Sarah Morgan

Healthcare Geek.
Professional Communicator.

Personal

Twenty

Twenty years ago today, I was lost and confused. My first full-time job out of school was spectacular in many ways, but it’s hard to describe how at sea I felt at that point in my life.

My growing-up years hadn’t been simple. At the end of college, I had the opportunity to study abroad and I can’t overstate how that changed my life. But then I was done with school, I had a mountain of debt, and while I was very lucky to have a very good job, I felt like the sense of belonging and happy adventure that I had found in college was gone. It felt like Dorothy waking back up to black and white after briefly having had a world of color.

I never thought about this before, but: What the hell? Dorothy doesn’t get sad about that? Yes, her aunt and uncle and farmhands are there and they love her… but she’s back to the grey dusty world and she doesn’t miss anything she learned was out there in the world? That used to be one of my favorite movies when I was little, but I think maybe it’s just stopped being one.

Because I definitely felt like I was in a dusty grey world without a nice helpful yellow brick road and buddies to walk with on that path. I bounced between isolating myself in my sadness, asking for help in flounderingly awkward ways that angered and alienated old friends, and acting and looking bewilderingly fine for someone who was then sometimes so sad.

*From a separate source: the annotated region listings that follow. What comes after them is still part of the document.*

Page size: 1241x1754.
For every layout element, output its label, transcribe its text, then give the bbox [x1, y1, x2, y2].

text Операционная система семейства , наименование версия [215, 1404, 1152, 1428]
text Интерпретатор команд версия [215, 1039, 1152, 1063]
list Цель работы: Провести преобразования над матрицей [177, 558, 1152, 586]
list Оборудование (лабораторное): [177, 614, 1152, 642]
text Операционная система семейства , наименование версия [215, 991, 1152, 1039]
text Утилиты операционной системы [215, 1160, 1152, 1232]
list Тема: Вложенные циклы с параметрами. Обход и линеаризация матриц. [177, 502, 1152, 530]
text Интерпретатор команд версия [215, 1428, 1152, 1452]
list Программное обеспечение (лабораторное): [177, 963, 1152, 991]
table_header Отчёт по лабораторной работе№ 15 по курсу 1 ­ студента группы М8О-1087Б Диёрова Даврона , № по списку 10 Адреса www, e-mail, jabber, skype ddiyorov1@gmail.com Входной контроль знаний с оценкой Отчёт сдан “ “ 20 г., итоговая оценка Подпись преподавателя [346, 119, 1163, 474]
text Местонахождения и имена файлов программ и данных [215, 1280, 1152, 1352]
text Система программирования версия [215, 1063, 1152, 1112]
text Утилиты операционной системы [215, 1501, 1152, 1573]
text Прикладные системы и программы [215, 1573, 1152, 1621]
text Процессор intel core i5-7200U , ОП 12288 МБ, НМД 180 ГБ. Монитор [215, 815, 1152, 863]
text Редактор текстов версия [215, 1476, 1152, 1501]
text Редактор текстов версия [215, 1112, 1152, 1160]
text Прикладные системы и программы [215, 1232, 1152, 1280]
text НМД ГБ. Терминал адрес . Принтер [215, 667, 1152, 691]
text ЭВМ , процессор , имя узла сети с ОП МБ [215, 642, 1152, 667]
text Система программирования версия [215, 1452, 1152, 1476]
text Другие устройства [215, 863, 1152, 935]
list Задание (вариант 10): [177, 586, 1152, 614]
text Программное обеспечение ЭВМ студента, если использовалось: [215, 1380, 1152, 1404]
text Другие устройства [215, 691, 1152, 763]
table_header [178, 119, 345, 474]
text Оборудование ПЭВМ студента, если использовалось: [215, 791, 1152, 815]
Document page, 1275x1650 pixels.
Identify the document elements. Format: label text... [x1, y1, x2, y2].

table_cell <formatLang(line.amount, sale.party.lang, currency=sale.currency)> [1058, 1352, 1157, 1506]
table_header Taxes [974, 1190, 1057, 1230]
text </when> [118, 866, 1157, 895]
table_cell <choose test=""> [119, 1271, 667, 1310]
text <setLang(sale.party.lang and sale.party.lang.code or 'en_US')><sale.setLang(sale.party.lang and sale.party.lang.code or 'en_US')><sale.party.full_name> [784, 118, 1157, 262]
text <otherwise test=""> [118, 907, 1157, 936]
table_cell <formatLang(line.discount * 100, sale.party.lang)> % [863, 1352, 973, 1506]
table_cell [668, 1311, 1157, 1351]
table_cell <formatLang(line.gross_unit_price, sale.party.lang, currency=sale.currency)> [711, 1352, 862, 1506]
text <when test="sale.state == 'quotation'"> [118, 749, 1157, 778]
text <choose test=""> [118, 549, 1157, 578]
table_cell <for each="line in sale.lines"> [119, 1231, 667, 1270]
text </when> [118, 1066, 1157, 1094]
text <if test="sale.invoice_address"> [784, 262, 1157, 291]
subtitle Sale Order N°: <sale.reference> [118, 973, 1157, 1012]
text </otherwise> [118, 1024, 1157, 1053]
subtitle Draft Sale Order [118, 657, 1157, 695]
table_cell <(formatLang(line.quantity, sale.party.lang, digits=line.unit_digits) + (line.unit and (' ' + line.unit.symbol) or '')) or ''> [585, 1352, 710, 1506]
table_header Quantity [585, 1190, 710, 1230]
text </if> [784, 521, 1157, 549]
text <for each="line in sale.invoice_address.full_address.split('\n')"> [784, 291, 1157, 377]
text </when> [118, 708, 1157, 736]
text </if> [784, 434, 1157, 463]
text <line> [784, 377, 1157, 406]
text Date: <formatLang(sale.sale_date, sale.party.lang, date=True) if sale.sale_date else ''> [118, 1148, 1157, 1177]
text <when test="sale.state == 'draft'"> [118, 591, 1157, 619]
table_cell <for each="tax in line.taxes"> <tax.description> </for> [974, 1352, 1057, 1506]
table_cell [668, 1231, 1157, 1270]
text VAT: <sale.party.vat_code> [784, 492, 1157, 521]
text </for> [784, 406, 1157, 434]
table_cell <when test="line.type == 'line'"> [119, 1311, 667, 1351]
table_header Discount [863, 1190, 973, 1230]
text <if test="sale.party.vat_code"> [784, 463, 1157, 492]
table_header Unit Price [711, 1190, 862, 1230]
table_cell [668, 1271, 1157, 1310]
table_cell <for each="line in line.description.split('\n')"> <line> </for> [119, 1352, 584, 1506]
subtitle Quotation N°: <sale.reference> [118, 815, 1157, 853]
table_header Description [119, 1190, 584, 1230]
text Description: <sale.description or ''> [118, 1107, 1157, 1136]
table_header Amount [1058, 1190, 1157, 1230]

Not that I don’t still do that bouncing. But I think the waves get less dramatic as you age. Or perhaps you just learn how to sail. At the time, though, it felt like I was out on a pool raft in a perfect storm.

And in the midst of that, I started a blog. Not because I saw it as an important act. Just because if there’s any throughline to my life, it’s writing. Journals in an eight-year-old’s wobbly hand. Pages of passed notes, and then mailed letters. Emails, long, long emails, long before there were texts. It’s probably not a coincidence that I made some of my dearest friends online, back when that was an embarrassing and vaguely seedy admission. I process by writing. It only makes sense that it’s where I’d find connection and meaning. And, it turned out, a career. Twenty years ago, none of that occurred to me in starting a blog. I just wanted to make a fun new thing to play with.

By the way, if you’d like to see previous anniversary posts, Eight, Nine, Eleven, Twelve, Fifteen, and Sixteen are here, amidst an archive of thousands of other posts. I don’t think I’ve ever removed a single post. Twenty years of my thoughts. It’s like you get to flip through my baby pictures, except possibly even more revealing and embarrassing.

Some people have tidy, straight, stepwise career paths. From what I’ve seen, they’re rare. My own path has been more about following opportunities and gut instincts; about busting my ass when I couldn’t even quite articulate why it mattered; about beating my head against doors that wouldn’t open; about saying no to things that sensible people would have said yes to.

I’d love to say it was about trusting the journey, but that would be an absolute lie.

It’s been about trying, very hard, to trust the journey.

It’s about the journey being absolutely worth that trust.